Now let's assume retirement is equal to the initial ratio, a typical scenario of regime change, where \(h\) is constant but suddenly changes from \(i = r\) to \(h\):
\[x = \frac{l(g - i)}{(h - i)}\]
Scenario: \(g = 50\%\), \(r = i = 30\%\), \(h = 100\%\), and \(l = 30\) years ⟹ 8.6 years
Scenario: \(g = 50\%\), \(r = i = 30\%\), \(h = 50\%\), and \(l = 30\) years ⟹ 30 years
Scenario: \(g = \%\), \(r = i = \%\), \(h = \%\), and \(l = \) years ⟹ (same units as \(l\)).
Evolutionary Scenario
Now we assume that in each step, the \(r\) is the previous ratio, forming a sequence.
With \(u_0 = i\):
\[u_{x+1} = u_x \left(1 - \frac{1}{l}\right) + \frac{h}{l}\]
\[\Rightarrow u_x = h + (i - h)\left(1 - \frac{1}{l}\right)^x\]
\[\Rightarrow \left(1 - \frac{1}{l}\right)^x = \frac{g - h}{i - h}\]
\[\Leftrightarrow x = \frac{\ln(g - h) - \ln(i - h)}{\ln(1 - \frac{1}{l})}\]

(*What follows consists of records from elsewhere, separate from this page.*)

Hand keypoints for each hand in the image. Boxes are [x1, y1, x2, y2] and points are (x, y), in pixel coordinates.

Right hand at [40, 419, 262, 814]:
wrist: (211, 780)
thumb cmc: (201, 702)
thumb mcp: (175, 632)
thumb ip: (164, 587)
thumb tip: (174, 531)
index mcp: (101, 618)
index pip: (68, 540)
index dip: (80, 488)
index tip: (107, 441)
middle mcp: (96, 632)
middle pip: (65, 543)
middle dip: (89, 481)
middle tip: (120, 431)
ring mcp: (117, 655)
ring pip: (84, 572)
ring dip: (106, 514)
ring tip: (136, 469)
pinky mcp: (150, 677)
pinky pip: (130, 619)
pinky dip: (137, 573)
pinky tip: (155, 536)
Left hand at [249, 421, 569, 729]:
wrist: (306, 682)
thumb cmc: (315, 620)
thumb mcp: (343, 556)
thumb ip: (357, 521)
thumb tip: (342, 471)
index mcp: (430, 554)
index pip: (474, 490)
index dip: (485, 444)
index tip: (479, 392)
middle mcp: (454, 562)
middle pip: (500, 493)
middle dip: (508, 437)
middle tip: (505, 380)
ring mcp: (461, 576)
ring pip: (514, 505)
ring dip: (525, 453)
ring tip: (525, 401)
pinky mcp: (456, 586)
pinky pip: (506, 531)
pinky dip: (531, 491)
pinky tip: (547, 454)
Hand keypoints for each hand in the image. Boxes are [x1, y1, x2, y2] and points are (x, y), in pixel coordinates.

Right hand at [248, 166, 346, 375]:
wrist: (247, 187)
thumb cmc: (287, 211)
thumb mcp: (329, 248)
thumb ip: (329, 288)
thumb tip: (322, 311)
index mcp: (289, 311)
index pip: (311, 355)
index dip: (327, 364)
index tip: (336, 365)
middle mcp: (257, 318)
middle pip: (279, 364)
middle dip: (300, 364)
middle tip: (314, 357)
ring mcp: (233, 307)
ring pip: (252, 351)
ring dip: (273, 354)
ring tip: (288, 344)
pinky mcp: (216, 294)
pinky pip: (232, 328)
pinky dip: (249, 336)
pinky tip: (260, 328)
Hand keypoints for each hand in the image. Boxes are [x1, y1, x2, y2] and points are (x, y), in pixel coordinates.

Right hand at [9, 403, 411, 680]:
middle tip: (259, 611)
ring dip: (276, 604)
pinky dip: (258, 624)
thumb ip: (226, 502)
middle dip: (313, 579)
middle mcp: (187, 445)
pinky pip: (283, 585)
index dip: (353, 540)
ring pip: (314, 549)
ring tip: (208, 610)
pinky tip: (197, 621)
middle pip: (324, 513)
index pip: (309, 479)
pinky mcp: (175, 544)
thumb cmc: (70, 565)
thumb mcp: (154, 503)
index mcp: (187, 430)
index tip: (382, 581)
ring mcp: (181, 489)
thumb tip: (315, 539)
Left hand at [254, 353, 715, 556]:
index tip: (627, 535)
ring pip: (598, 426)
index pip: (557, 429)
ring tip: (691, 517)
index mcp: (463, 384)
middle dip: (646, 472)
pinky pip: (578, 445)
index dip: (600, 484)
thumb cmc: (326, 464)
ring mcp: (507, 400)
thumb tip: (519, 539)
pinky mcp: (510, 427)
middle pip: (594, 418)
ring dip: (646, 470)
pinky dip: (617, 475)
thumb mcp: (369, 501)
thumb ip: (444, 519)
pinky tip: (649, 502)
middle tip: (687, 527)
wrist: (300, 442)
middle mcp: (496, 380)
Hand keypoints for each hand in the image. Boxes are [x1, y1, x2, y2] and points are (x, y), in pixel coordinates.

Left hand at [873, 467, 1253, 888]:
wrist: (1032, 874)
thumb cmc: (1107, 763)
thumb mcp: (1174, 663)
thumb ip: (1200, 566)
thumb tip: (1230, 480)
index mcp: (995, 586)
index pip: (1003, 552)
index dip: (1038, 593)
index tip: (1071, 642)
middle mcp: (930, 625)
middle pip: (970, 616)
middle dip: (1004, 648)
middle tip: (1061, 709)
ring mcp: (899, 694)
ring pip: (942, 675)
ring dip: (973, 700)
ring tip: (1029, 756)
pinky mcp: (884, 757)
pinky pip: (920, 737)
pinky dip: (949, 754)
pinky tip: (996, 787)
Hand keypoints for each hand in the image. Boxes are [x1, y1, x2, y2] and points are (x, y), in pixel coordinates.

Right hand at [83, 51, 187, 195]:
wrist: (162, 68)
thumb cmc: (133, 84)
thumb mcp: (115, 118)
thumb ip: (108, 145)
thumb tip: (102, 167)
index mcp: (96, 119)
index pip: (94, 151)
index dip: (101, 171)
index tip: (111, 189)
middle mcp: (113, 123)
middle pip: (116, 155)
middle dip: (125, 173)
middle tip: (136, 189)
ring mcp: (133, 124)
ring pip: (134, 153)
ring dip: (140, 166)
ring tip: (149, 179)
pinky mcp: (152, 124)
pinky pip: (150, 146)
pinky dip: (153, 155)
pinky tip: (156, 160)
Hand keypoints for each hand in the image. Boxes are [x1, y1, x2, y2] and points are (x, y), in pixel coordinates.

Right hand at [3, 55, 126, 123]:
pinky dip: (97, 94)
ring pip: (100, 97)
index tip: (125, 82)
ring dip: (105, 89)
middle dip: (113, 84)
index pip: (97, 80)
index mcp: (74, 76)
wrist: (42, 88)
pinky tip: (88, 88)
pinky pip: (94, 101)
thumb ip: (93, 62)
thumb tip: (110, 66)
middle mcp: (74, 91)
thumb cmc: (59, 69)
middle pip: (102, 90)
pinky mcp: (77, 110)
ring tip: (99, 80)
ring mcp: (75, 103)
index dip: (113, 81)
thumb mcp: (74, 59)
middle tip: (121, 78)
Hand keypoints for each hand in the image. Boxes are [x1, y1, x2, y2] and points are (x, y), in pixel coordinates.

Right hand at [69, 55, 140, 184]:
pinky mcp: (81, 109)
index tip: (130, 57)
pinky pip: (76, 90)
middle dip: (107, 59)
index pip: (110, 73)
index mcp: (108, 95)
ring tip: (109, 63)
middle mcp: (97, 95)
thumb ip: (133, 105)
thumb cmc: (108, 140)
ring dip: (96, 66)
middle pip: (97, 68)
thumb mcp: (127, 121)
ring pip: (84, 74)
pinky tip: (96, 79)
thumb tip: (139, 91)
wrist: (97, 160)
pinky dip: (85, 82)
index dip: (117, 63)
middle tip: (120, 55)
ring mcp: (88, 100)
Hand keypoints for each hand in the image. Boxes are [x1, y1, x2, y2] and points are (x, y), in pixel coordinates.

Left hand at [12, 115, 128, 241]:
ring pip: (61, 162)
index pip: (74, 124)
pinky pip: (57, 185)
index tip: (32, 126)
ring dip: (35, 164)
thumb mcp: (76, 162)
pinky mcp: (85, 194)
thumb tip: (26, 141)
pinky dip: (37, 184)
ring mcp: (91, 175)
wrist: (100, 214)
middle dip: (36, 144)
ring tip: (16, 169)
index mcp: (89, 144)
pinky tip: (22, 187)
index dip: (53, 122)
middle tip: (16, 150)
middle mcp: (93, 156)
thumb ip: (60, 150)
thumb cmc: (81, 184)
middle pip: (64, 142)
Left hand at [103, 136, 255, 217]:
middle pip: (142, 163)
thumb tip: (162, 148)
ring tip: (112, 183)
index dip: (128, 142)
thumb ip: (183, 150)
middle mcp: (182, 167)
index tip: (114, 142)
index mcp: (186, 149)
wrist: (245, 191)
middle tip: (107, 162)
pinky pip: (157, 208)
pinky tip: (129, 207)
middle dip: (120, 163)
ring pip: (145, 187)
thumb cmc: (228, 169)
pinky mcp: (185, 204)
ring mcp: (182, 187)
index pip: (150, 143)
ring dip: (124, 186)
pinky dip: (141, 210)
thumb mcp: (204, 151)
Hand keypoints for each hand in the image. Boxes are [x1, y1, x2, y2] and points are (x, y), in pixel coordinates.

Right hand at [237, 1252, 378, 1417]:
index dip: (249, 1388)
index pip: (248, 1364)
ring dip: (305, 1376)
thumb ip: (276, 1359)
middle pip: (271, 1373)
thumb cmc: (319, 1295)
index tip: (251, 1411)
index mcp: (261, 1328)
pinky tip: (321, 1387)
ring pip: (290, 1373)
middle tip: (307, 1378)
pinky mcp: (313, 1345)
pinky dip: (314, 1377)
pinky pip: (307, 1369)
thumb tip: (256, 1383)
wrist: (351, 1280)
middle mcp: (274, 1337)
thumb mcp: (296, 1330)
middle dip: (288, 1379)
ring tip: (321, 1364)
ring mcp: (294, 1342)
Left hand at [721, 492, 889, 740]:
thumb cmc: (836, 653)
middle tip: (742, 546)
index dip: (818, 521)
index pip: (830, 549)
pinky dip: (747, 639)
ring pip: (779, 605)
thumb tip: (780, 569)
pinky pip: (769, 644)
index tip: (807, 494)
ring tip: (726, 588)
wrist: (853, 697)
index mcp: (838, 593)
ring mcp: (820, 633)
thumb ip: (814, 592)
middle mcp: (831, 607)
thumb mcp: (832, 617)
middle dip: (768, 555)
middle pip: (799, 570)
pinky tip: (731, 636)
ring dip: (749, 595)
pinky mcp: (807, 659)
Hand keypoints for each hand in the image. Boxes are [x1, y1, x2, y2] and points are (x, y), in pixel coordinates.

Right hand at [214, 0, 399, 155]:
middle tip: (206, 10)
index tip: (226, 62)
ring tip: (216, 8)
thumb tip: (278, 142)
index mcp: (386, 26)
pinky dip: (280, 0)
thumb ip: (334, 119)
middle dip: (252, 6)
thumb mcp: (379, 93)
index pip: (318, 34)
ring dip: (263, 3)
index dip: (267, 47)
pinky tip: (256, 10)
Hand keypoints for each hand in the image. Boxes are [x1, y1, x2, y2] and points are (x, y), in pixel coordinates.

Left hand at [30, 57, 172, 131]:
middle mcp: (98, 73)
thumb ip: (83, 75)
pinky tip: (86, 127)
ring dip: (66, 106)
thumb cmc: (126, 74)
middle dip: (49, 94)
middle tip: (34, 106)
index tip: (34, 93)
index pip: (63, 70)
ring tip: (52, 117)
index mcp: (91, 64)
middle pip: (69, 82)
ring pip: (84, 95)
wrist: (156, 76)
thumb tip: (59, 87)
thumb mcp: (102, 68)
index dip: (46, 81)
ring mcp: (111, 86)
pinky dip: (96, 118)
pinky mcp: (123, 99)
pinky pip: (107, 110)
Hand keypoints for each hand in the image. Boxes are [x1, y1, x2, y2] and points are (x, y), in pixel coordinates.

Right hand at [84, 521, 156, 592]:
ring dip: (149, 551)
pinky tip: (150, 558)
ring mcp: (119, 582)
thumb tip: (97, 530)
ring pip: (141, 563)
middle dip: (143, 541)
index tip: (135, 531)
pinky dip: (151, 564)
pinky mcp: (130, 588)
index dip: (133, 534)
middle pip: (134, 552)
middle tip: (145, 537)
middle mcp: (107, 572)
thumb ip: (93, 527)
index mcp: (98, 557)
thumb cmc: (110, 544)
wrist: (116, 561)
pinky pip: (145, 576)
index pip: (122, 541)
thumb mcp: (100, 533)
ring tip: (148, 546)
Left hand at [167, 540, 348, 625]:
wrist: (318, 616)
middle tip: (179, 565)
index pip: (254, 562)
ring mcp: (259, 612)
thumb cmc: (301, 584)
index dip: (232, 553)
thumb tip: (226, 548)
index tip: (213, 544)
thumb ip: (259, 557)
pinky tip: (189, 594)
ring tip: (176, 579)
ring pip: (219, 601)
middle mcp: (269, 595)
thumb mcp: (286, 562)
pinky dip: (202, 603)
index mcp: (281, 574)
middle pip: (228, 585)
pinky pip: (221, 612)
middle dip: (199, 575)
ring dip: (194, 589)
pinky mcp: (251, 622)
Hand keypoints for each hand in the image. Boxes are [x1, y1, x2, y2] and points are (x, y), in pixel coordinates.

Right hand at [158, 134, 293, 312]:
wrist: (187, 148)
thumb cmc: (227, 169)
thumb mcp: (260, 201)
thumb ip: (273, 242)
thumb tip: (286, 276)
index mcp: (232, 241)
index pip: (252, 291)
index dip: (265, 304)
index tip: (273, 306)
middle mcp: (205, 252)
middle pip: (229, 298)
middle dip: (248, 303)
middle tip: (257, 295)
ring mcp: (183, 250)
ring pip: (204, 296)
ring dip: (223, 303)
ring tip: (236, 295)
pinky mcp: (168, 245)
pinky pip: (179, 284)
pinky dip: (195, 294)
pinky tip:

Scenario: \(g = 50\%\), \(i = 30\%\), \(h = 100\%\), and \(l = 30\) years ⟹ 10 years
Scenario: \(g = 50\%\), \(i = 30\%\), \(h = 50\%\), and \(l = 30\) years ⟹ Never
Let’s assume \(g = 49.5\%\), a 1% difference ⟹ 108 years
Scenario: \(g = \%\), \(i = \%\), \(h = \%\), and \(l = \) years ⟹ (same units as \(l\)).
Conclusion
Even in the most biased scenario, it takes 6 years to achieve the goal. In a scenario without hiring bias (but with a fully biased retirement scenario), we still need 12 years, assuming a 30% gender issue as the starting point. Any faculty achieving a faster transition either created new positions, had some professors leave before retirement, or biased the hiring process.